With Europe facing a massive fiscal mess and the United States buried under $14.3 trillion in debt, one might think that the leaders of the world’s eight major economies would get down to business to talk government overspending.
But as Heritage’s Jim Roberts writes in The Christian Science Monitor, President Barack Obama and G8 leaders are meeting in France to discuss, among other things, proposed global regulations for the Internet. But debt won’t be served up as a topic of conversation on the G8’s table, even though it’s a major problem in the U.S. and Europe:
One needn’t travel to France to get a clear view of this problem. Here in the US, for example, federal revenues will top $2 trillion this year, but federal spending will approach double that amount. Such reckless spending has set the stage for a battle royal between Democrats and Republicans over raising the national-debt ceiling . . .

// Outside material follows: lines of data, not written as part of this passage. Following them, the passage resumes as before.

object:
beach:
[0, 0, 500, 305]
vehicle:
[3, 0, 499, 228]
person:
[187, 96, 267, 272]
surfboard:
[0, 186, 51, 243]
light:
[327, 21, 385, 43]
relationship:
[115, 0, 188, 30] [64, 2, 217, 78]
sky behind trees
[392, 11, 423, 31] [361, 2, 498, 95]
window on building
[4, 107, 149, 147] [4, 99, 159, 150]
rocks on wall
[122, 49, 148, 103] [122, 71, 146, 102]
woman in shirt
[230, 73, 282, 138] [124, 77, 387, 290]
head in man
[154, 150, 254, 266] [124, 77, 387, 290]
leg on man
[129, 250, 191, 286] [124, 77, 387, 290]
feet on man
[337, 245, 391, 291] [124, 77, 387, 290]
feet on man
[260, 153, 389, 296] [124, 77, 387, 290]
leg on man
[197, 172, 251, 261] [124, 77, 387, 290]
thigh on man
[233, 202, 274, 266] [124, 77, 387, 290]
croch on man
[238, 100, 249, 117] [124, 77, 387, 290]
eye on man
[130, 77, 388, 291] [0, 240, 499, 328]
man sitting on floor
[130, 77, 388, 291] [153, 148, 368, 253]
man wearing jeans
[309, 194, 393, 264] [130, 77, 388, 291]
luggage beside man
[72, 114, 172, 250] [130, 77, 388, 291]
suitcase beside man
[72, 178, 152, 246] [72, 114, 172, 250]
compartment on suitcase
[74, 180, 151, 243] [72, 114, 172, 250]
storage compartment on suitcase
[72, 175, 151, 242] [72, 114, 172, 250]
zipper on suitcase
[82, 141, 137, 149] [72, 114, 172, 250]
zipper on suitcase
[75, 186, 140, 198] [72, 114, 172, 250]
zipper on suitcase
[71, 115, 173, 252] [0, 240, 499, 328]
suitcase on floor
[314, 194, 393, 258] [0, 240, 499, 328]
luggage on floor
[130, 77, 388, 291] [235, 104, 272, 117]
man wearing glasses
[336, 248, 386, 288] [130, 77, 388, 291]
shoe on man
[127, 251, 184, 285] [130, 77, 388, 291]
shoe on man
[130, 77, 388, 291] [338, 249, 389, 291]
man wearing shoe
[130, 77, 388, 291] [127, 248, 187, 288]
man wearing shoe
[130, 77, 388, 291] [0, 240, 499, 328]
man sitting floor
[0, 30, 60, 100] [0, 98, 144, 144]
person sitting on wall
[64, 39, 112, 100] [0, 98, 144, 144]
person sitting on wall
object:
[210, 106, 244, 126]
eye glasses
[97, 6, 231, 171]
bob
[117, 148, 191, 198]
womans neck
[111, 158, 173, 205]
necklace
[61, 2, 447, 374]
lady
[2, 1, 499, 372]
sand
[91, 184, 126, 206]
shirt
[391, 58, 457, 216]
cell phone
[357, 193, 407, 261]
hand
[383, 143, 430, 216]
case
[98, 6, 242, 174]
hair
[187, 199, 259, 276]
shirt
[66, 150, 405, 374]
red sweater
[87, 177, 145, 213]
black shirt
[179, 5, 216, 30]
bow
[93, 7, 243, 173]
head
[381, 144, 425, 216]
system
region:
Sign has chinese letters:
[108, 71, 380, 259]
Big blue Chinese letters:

Meanwhile international credit rating agencies are threatening to do the US Federal Reserve’s job: taking the punch bowl off the table and telling people the party is over. America’s vaunted “Triple AAA” credit rating is no longer a given in global finance. If the US loses it, federal borrowing – now more than 40 cents of every dollar spent – will become much more costly.

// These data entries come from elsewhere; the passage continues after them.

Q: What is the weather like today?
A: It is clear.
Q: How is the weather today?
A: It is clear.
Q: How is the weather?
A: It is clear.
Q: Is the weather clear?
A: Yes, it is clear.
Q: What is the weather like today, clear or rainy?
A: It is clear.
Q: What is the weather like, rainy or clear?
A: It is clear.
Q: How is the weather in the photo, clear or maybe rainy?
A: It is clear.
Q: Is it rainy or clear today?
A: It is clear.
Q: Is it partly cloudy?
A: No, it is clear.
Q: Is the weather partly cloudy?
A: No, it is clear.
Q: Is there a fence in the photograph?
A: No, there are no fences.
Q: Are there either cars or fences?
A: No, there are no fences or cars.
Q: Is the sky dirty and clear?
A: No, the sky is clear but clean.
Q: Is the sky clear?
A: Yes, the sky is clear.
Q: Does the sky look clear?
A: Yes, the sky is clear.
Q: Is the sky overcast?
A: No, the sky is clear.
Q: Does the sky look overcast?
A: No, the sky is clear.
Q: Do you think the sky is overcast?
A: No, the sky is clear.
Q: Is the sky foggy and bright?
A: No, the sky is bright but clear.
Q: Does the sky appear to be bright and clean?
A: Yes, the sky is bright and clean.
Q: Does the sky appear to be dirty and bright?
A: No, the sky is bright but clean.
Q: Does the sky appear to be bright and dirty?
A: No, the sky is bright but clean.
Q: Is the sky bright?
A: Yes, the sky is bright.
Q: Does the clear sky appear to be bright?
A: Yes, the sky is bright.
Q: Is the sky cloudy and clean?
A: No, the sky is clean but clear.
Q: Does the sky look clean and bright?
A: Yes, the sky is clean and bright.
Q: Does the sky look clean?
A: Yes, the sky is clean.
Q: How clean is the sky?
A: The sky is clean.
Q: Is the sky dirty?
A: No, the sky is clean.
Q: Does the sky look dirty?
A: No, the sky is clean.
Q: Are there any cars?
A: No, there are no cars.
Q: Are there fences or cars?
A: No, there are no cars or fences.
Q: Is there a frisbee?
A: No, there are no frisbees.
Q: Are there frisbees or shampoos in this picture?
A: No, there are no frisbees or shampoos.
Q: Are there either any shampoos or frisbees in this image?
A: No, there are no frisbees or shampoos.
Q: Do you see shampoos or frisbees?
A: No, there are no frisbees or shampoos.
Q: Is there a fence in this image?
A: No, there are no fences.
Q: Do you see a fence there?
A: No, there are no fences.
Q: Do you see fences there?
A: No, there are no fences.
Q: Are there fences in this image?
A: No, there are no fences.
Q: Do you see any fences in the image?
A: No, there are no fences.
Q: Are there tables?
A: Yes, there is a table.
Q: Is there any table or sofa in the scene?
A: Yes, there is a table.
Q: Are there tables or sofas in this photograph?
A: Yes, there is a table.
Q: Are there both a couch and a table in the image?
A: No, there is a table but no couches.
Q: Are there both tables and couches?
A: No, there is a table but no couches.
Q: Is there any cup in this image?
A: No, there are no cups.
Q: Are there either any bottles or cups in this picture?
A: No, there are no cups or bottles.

Europe has its share of problems too. Roberts writes:
Europe also faces its day of reckoning after decades of overspending and overpromising. The Eurozone, as currently fashioned, appears to be on the verge of collapse. This helps explain the continental frenzy over the arrest of former IMF Chief and French presidential hopeful Dominique Strauss-Kahn. Europeans had been counting on him to funnel yet more IMF billions to Euro-deluded deadbeats like Greece and Portugal . . .
Unfortunately, their attention will be elsewhere. Internet regulation, for one thing. Sarkozy calls it a “moral imperative” needed to “correct the excesses and abuses that arise from the total absence of rules.”

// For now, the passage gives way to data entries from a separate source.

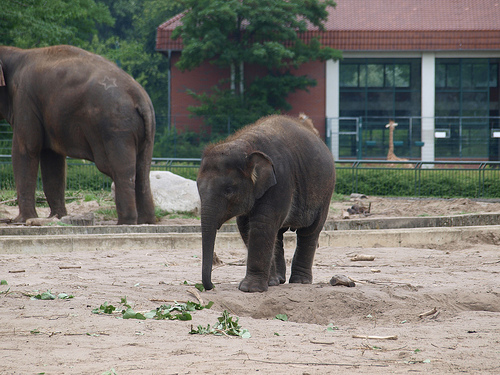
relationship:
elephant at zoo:
[196, 113, 336, 293] [2, 152, 497, 373]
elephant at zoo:
[2, 45, 161, 224] [2, 152, 497, 373]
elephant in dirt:
[196, 113, 336, 293] [2, 152, 497, 373]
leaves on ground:
[2, 280, 251, 340] [2, 240, 495, 371]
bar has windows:
[155, 0, 499, 168] [338, 53, 500, 163]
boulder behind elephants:
[111, 169, 201, 217] [1, 46, 336, 293]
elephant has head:
[196, 113, 336, 293] [197, 142, 254, 292]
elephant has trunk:
[196, 113, 336, 293] [200, 197, 217, 292]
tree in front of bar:
[173, 3, 344, 160] [155, 0, 499, 168]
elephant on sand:
[196, 113, 336, 293] [2, 152, 497, 373]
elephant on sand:
[2, 45, 161, 224] [2, 152, 497, 373]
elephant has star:
[2, 45, 161, 224] [100, 76, 118, 90]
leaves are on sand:
[2, 280, 251, 340] [2, 152, 497, 373]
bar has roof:
[155, 0, 499, 168] [154, 3, 499, 51]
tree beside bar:
[173, 3, 344, 160] [155, 0, 499, 168]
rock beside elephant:
[332, 275, 356, 285] [196, 113, 336, 293]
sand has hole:
[2, 152, 497, 373] [210, 286, 402, 329]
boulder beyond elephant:
[111, 169, 201, 217] [2, 45, 161, 224]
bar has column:
[155, 0, 499, 168] [326, 56, 340, 164]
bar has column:
[155, 0, 499, 168] [423, 55, 436, 169]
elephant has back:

And it’s amid this backdrop that Internet regulation, perplexingly, is taking center stage. Though improving Internet infrastructure and access is important to the development of modern economies, “letting governments control or even censor information is counterproductive.” And Roberts says that’s what France’s Nicolas Sarkozy is calling for:
Unfortunately, Sarkozy’s G8 proposal toes the statist line. He wants governments to intervene in cyberspace markets with intrusive regulation and taxes that could limit consumer choices and seriously distort both pricing and investment decisions.
A micromanaging G8 also could threaten press freedom. New media Internet outlets can be invaluable in exposing political corruption and guarding against bribery, extortion, nepotism, cronyism, patronage, embezzlement, and graft. Yet disturbing acts of censorship, attacks on press freedom, and denials of Internet service are on the rise.